__DESCRIPTION OF THE TASK__
Set out the lines from the line with "ام رئیس قوه قضاییه برای احیای حقوق" to the line with "il singolo 'Typhoons'", both included, as a Markdown table with the columns No. and Line. Skip blank lines and leave the pictures out.

__STUDY MATERIAL__
↓↓↓

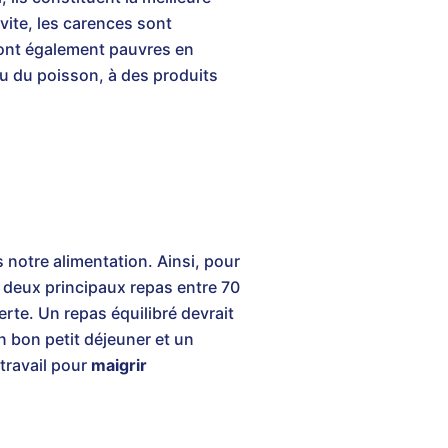
 vite, les carences sont
sont également pauvres en
ou du poisson, à des produits
notre alimentation. Ainsi, pour
 deux principaux repas entre 70
erte. Un repas équilibré devrait
n bon petit déjeuner et un
 travail pour
maigrir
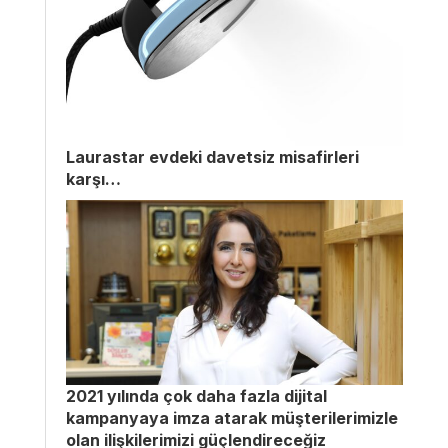
Laurastar evdeki davetsiz misafirleri
karşı…
2021 yılında çok daha fazla dijital
kampanyaya imza atarak müşterilerimizle
olan ilişkilerimizi güçlendireceğiz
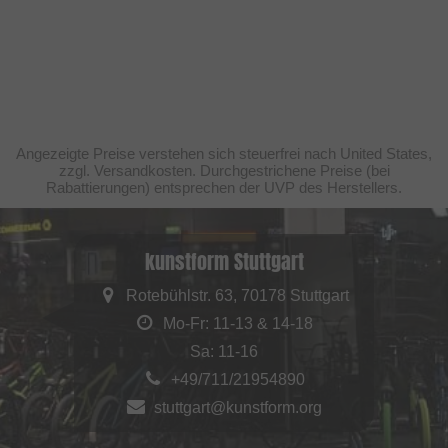
Angezeigte Preise verstehen sich steuerfrei nach United States,
zzgl. Versandkosten. Durchgestrichene Preise (bei
Rabattierungen) entsprechen der UVP des Herstellers.
kunstform Stuttgart
Rotebühlstr. 63, 70178 Stuttgart
Mo-Fr: 11-13 & 14-18
Sa: 11-16
+49/711/21954890
stuttgart@kunstform.org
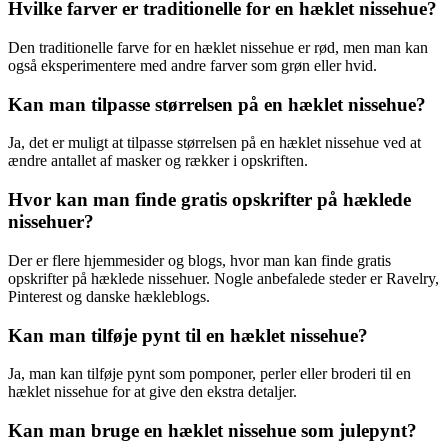
Hvilke farver er traditionelle for en hæklet nissehue?
Den traditionelle farve for en hæklet nissehue er rød, men man kan
også eksperimentere med andre farver som grøn eller hvid.
Kan man tilpasse størrelsen på en hæklet nissehue?
Ja, det er muligt at tilpasse størrelsen på en hæklet nissehue ved at
ændre antallet af masker og rækker i opskriften.
Hvor kan man finde gratis opskrifter på hæklede
nissehuer?
Der er flere hjemmesider og blogs, hvor man kan finde gratis
opskrifter på hæklede nissehuer. Nogle anbefalede steder er Ravelry,
Pinterest og danske hækleblogs.
Kan man tilføje pynt til en hæklet nissehue?
Ja, man kan tilføje pynt som pomponer, perler eller broderi til en
hæklet nissehue for at give den ekstra detaljer.
Kan man bruge en hæklet nissehue som julepynt?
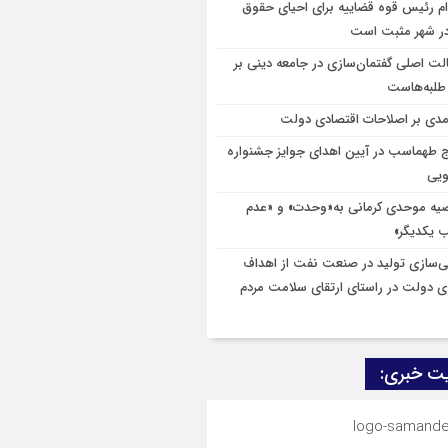
ام رئیس قوه قضاییه برای احیای حقوق
در شهر مثبت است
لت اصلی گفتمان‌سازی در جامعه دینی بر
طلبه‌هاست
مدی بر اصلاحات اقتصادی دولت
ج طهماسب در آیین اهدای جوایز جشنواره
ویی
یه موحدی کرمانی به«وحدت» و «عدم
 یکدیگر»
ی‌سازی تولید در صنعت نفت از اهداف
 دولت در راستای ارتقای سلامت مردم
ت خبری:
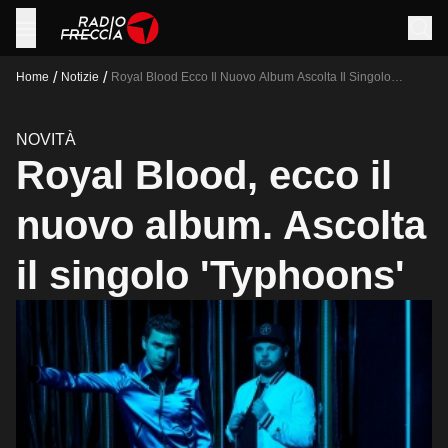
/
/
Home
Notizie
Royal Blood Ecco Il Nuovo Album Ascolta Il Singolo
Typhoons
NOVITÀ
Royal Blood, ecco il
nuovo album. Ascolta
il singolo 'Typhoons'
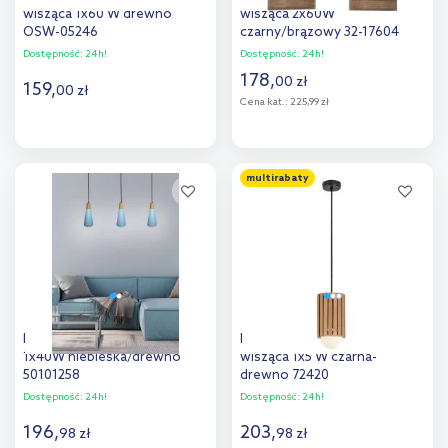
wisząca 1x60 W drewno
wisząca 2x60W
OSW-05246
czarny/brązowy 32-17604
Dostępność:
24h!
Dostępność:
24h!
178
,
00
zł
159
,
00
zł
Cena kat.:
225,99 zł
Do koszyka
Do koszyka
multirabaty
Dodaj do
Dodaj do
porównania
porównania
Ledea Faro lampa wisząca
Rabalux Noxelle lampa
1x40W niebieska/drewno
wisząca 1x5 W czarna-
50101258
drewno 72420
Dostępność:
24h!
Dostępność:
24h!
196
,
203
,
98
zł
98
zł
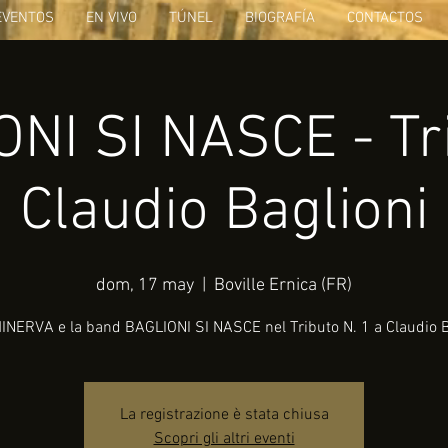
EVENTOS
EN VIVO
TÚNEL
BIOGRAFÍA
CONTACTOS
NI SI NASCE - Tr
Claudio Baglioni
dom, 17 may
  |  
Boville Ernica (FR)
INERVA e la band BAGLIONI SI NASCE nel Tributo N. 1 a Claudio B
La registrazione è stata chiusa
Scopri gli altri eventi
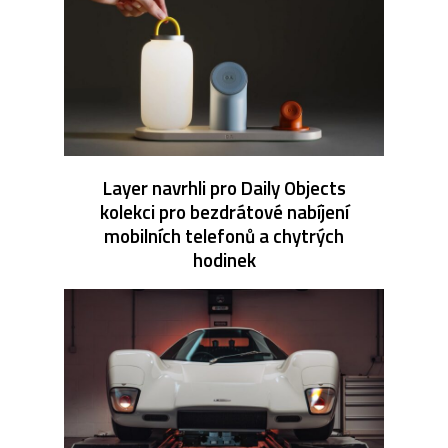
Layer navrhli pro Daily Objects
kolekci pro bezdrátové nabíjení
mobilních telefonů a chytrých
hodinek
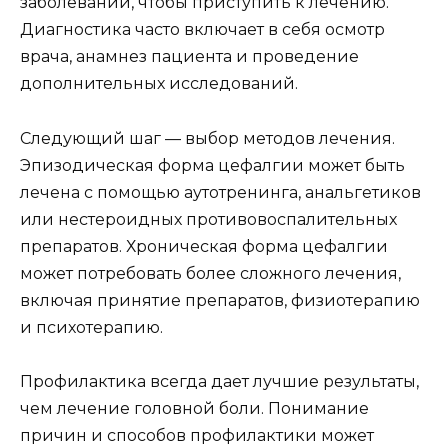
заболеваний, чтобы приступить к лечению.
Диагностика часто включает в себя осмотр
врача, анамнез пациента и проведение
дополнительных исследований.
Следующий шаг — выбор методов лечения.
Эпизодическая форма цефалгии может быть
лечена с помощью аутотренинга, анальгетиков
или нестероидных противовоспалительных
препаратов. Хроническая форма цефалгии
может потребовать более сложного лечения,
включая принятие препаратов, физиотерапию
и психотерапию.
Профилактика всегда дает лучшие результаты,
чем лечение головной боли. Понимание
причин и способов профилактики может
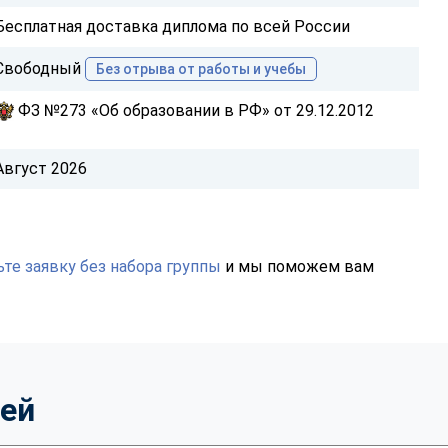
Бесплатная доставка диплома по всей России
Свободный
Без отрыва от работы и учебы
ФЗ №273 «Об образовании в РФ» от 29.12.2012
Август 2026
те заявку без набора группы
и мы поможем вам
тей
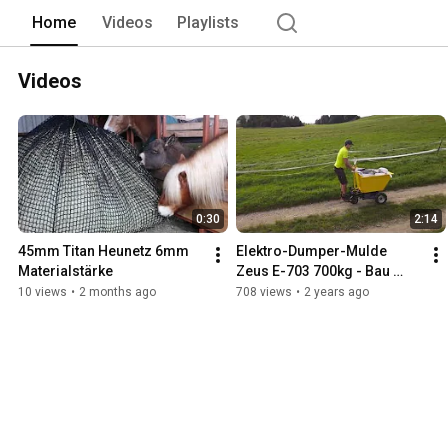
Home
Videos
Playlists
Videos
0:30
2:14
45mm Titan Heunetz 6mm 
Elektro-Dumper-Mulde 
Materialstärke
Zeus E-703 700kg - Bau 
"Orange"
10 views
•
2 months ago
708 views
•
2 years ago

↑↑↑

__COMPLETED TASK__
| No. | Line |
|---|---|
| 1 | ام رئیس قوه قضاییه برای احیای حقوق |
| 2 | در شهر مثبت است |
| 3 | لت اصلی گفتمان‌سازی در جامعه دینی بر |
| 4 | طلبه‌هاست |
| 5 | مدی بر اصلاحات اقتصادی دولت |
| 6 | ج طهماسب در آیین اهدای جوایز جشنواره |
| 7 | ویی |
| 8 | یه موحدی کرمانی به«وحدت» و «عدم |
| 9 |  یکدیگر» |
| 10 | ی‌سازی تولید در صنعت نفت از اهداف |
| 11 |  دولت در راستای ارتقای سلامت مردم |
| 12 | ت خبری: |
| 13 | / |
| 14 | / |
| 15 | Home |
| 16 | Notizie |
| 17 | Royal Blood Ecco Il Nuovo Album Ascolta Il Singolo |
| 18 | Typhoons |
| 19 | NOVITÀ |
| 20 | Royal Blood, ecco il |
| 21 | nuovo album. Ascolta |
| 22 | il singolo 'Typhoons' |